America cannot publically declare that it embarked on the Libya assault in order to assassinate Gaddafi. US law bans the use of the military in order to assassinate foreign leaders. However, the Obama-led US, with the help of the coalition, should produce the conditions whereby the new Libya would be Gaddafi-free; otherwise, all the smart bombs of the finest armies would be fired in vain.
Obama didn’t want to be Bush
The Libyan people, and the rest of the world too, would only be able to breathe a sigh of relief should Gaddafi be removed. This will not happen in a quick one-time operation as policymakers in Washington hope. If coalition forces are only aiming to bomb Libya and then leave, this was a needless operation.Even if all of Gaddafi’s planes will be grounded and he’ll be unable to bomb Libya’s citizens from the air, he would still be able to use his artillery or the battleships at his disposal. He would be able to keep killing his rivals.
In his most terrible nightmares, Barack Obama could not imagine a situation whereby he would be the commander in chief of three wars at the same time. The president who was awarded the Nobel Peace Prize even before he got used to his new armchair in the Oval Office presented a message of reconciliation with the Muslim world upon being elected, and promised to serve as the bridge between them and the West.

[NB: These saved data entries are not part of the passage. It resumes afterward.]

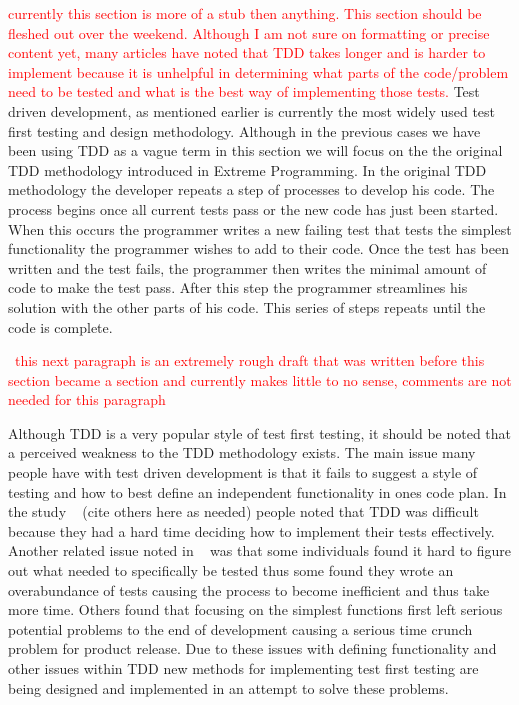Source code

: \documentclass{sig-alternate}
\newcommand{\mycomment}[1]{\textcolor{red}{#1}}
\begin{document}
\mycomment{currently this section is more of a stub then anything. This section should be fleshed out over the weekend.  Although I am not sure on formatting or precise content yet, many articles have noted that TDD takes longer and is harder to implement because it is unhelpful in determining what parts of the code/problem need to be tested and what is the best way of implementing those tests.} 
Test driven development, as mentioned earlier is currently the most widely used test first testing and design methodology.  Although in the previous cases we have been using TDD as a vague term in this section we will focus on the the original TDD methodology introduced in Extreme Programming.  In the original TDD methodology the developer repeats a step of processes to develop his code.  The process begins once all current tests pass or the new code has just been started.  When this occurs the programmer writes a new failing test that tests the simplest functionality the programmer wishes to add to their code.  Once the test has been written and the test fails, the programmer then writes the minimal amount of code to make the test pass.  After this step the programmer streamlines his solution with the other parts of his code.  This series of steps repeats until the code is complete.

~\mycomment{this next paragraph is an extremely rough draft that was written before this section became a section and currently makes little to no sense, comments are not needed for this paragraph}

Although TDD is a very popular style of test first testing, it should be noted that a perceived weakness to the TDD methodology exists.  The main issue many people have with test driven development is that it fails to suggest a style of testing and how to best define an independent functionality in ones code plan.  In the study ~\cite{Kettunen:2010} (cite others here as needed) people noted that TDD was difficult because they had a hard time deciding how to implement their tests effectively.  Another related issue noted in ~\cite{Kettunen:2010} was that some individuals found it hard to figure out what needed to specifically be tested thus some found they wrote an overabundance of tests causing the process to become inefficient and thus take more time.  Others found that focusing on the simplest functions first left serious potential problems to the end of development causing a serious time crunch problem for product release.  Due to these issues with defining functionality and other issues within TDD new methods for implementing test first testing are being designed and implemented in an attempt to solve these problems.
\end{document}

Yet today the US Army is deployed in Afghanistan, still maintains a presence in Iraq and operates in Libya. Obama joined the Libya campaign with a heavy heart: He indeed wanted to protect the Libyan people, yet sought to create a delicate balance so that the Muslim world will not view this as a Western war against it. Obama didn’t want to be Bush. He did not want a war that turns into growing entanglement in Libya’s desert. He decided to embark on this tortuous journey with limits – a brief, quick and paralyzing operation; fire, and then run away.